[Text provided — start]
It also gives us some of the summer’s best performances—chief among them Haley Joel Osment as David, the boy with the barking laugh and eyes that melt through all your emotional defenses. Osment proves his Oscar nomination for The Sixth Sense was no fluke as he embraces this challenging role with the right balance of robotic artificiality and little-boy longing. Frances O’Connor as Monica Swinton—the mother whose grief for her real half-dead boy “is going undigested”—is riveting and proves her previous performance in Mansfield Park was no fluke, either. She takes us through sullen grief, distrust of her “new” son which melts into love, and then heartbreak when they must part. And finally, as Gigolo Joe, David’s guide through the mecha world, Jude Law is physically astounding. His every move looks mechanized, yet he’s supple, sleek and thoroughly sexy. When he walks along a rainy street, he’s Gene Kelly in Singin’ in the Rain; when he’s servicing a female client, he’s Richard Gere in American Gigolo; when he’s walking through a turnstile (and adding an extra twirl to his step), he’s John Travolta in Saturday Night Fever. Unfortunately, the Gigolo Joe character is only fun to look at—he doesn’t really contribute much to the story except to serve as a contrivance to get David from place to place. But Law is so deeply ingrained in the role, it’s hard not to think his every moment on the screen is beautiful.
[Text provided — finish]
[Records shown — start]
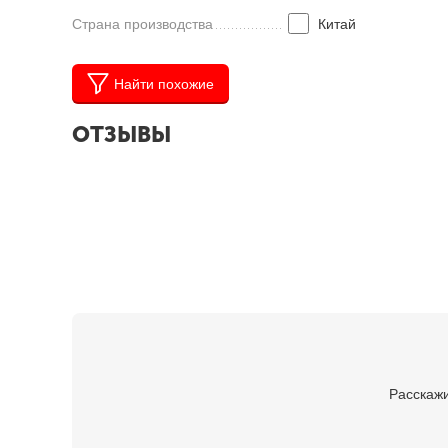
Страна производства
Китай
Найти похожие
ОТЗЫВЫ
Расскажи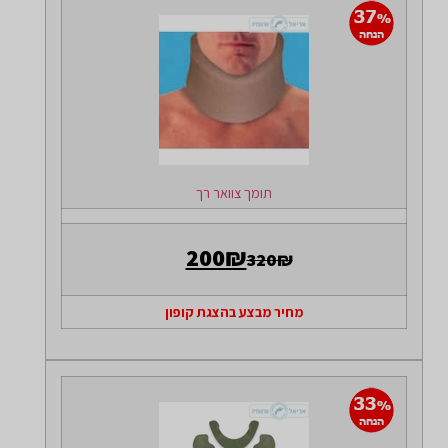
תומך צוואר רך
200₪
320₪
מחיר מבצע בהצגת קופון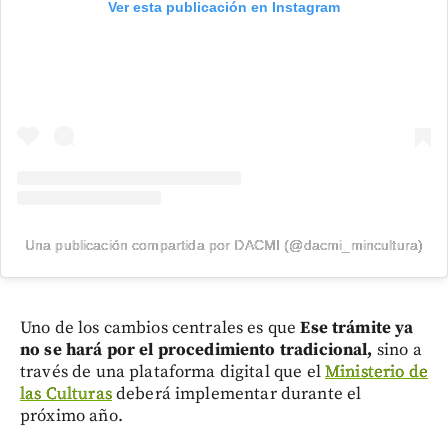
Ver esta publicación en Instagram
Una publicación compartida por DACMI (@dacmi_mincultura)
Uno de los cambios centrales es que
Ese trámite ya
no se hará por el procedimiento tradicional,
sino a
través de una plataforma digital que el
Ministerio de
las Culturas
deberá implementar durante el
próximo año.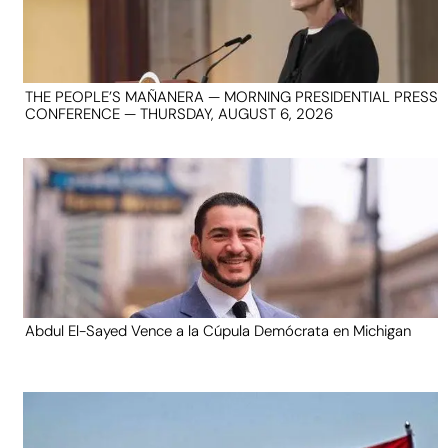
THE PEOPLE’S MAÑANERA — MORNING PRESIDENTIAL PRESS
CONFERENCE — THURSDAY, AUGUST 6, 2026
Abdul El-Sayed Vence a la Cúpula Demócrata en Michigan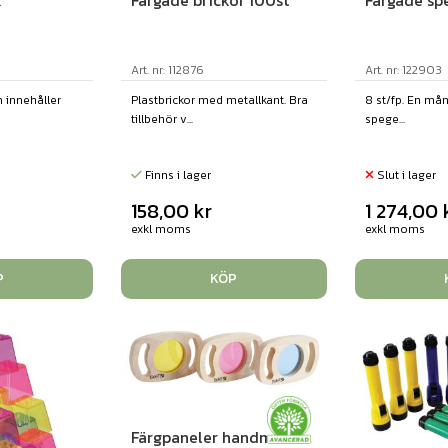
k
Färgade brickor 100st
Färgade sp
Art. nr: 112876
Art. nr: 122903
 innehåller
Plastbrickor med metallkant. Bra
8 st/fp. En må
tillbehör v...
spege...
Finns i lager
Slut i lager
158,00
kr
1 274,00
exkl moms
exkl moms
P
KÖP
Färgpaneler handmodell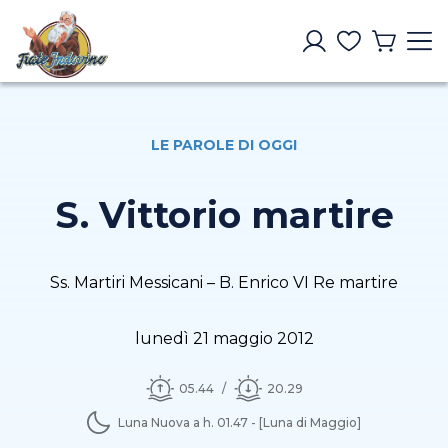
LE PAROLE DI OGGI
S. Vittorio martire
Ss. Martiri Messicani – B. Enrico VI Re martire
lunedì 21 maggio 2012
05.44
20.29
Luna Nuova a h. 01.47 - [Luna di Maggio]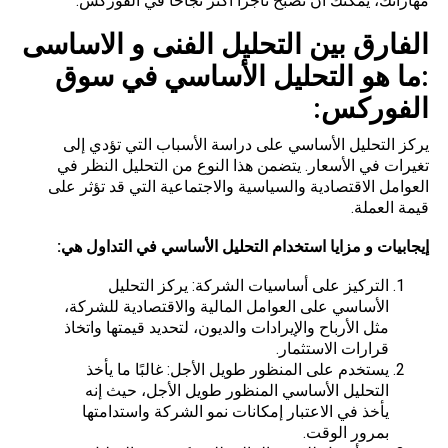
مهاراتك، يمكنك أن تصبح تاجراً أكثر نجاحاً في الفوركس.
الفارق بين التحليل الفنى و الاساسى
:ما هو التحليل الأساسي في سوق
الفوركس
:
يركز التحليل الأساسي على دراسة الأسباب التي تؤدي إلى
تغيرات في الأسعار. يتضمن هذا النوع من التحليل النظر في
العوامل الاقتصادية والسياسية والاجتماعية التي قد تؤثر على
قيمة العملة.
إيجابيات و مزايا استخدام التحليل الأساسي في التداول هي:
التركيز على أساسيات الشركة: يركز التحليل
الأساسي على العوامل المالية والاقتصادية للشركة،
مثل الأرباح والإيرادات والديون، لتحديد قيمتها واتخاذ
قرارات الاستثمار.
يستخدم على المنظور طويل الأجل: غالبًا ما يأخذ
التحليل الأساسي المنظور طويل الأجل، حيث إنه
يأخذ في الاعتبار إمكانات نمو الشركة واستدامتها
بمرور الوقت.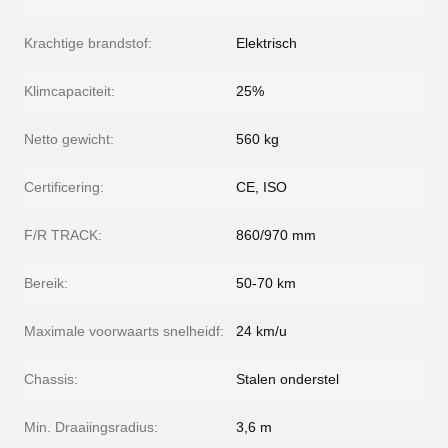
Krachtige brandstof:
Elektrisch
Klimcapaciteit:
25%
Netto gewicht:
560 kg
Certificering:
CE, ISO
F/R TRACK:
860/970 mm
Bereik:
50-70 km
Maximale voorwaarts snelheidf:
24 km/u
Chassis:
Stalen onderstel
Min. Draaiingsradius:
3,6 m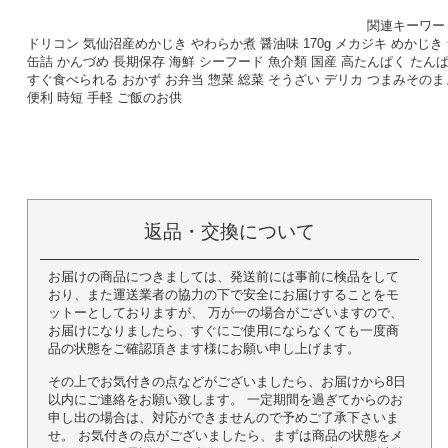
関連キーワー
ドリコン 気仙沼産めかじき やわらか煮 醤油味 170g メカジキ めかじき
缶詰 かんづめ 長期保存 海鮮 シーフード 魚介類 国産 高たんぱく たん
すぐ食べられる おかず お弁当 惣菜 総菜 そうざい デリカ つまみそのま
便利 時短 手軽 ご飯のお供
返品・交換について
お届けの商品につきましては、発送前には事前に検品をして
おり、また運送業者の協力の下で安全にお届けすることをモ
ットーとしておりますが、 万が一の場合がございますので、
お届けになりましたら、すぐにご使用にならなくても一度商
品の状態をご確認頂きます様にお願い申し上げます。
その上でお気付きの点などがございましたら、お届けから8日
以内にご連絡をお願い致します。 一定期間を過ぎてからのお
申し出の場合は、対応ができませんので予めご了承下さいま
せ。 お気付きの点がございましたら、まずは商品の状態をメ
[Records shown — finish]
Task A: Using the review of the film's performances, say whether each statement agrees with it: (i) Frances O’Connor plays Monica Swinton; (ii) the Gigolo Joe character contributes a great deal to the story; (iii) Haley Joel Osment earned an Oscar nomination for The Sixth Sense. Answer each with yes or no and quote the deciding words.
Task B: Carry on writing the review of the film's performances, starting after its final sentence.

Written answer A:
(i) Yes: "Frances O’Connor as Monica Swinton"
(ii) No: "he doesn’t really contribute much to the story"
(iii) Yes: "Osment proves his Oscar nomination for The Sixth Sense was no fluke"

Written answer B:
He is, in fact, surrounded by beauty. The cinematography (Janusz Kaminski), production design (Rick Carter), makeup (Stan Winston) and score (John Williams) are all sublime. There are some stunning moments that will be imprinted on my programmable brain forever: a forgotten robot lying on the bottom of a swimming pool, the half-drowned landscape of Manhattan and, in the closing moments, the tenderest mother-son scene you’re likely to see on film this year.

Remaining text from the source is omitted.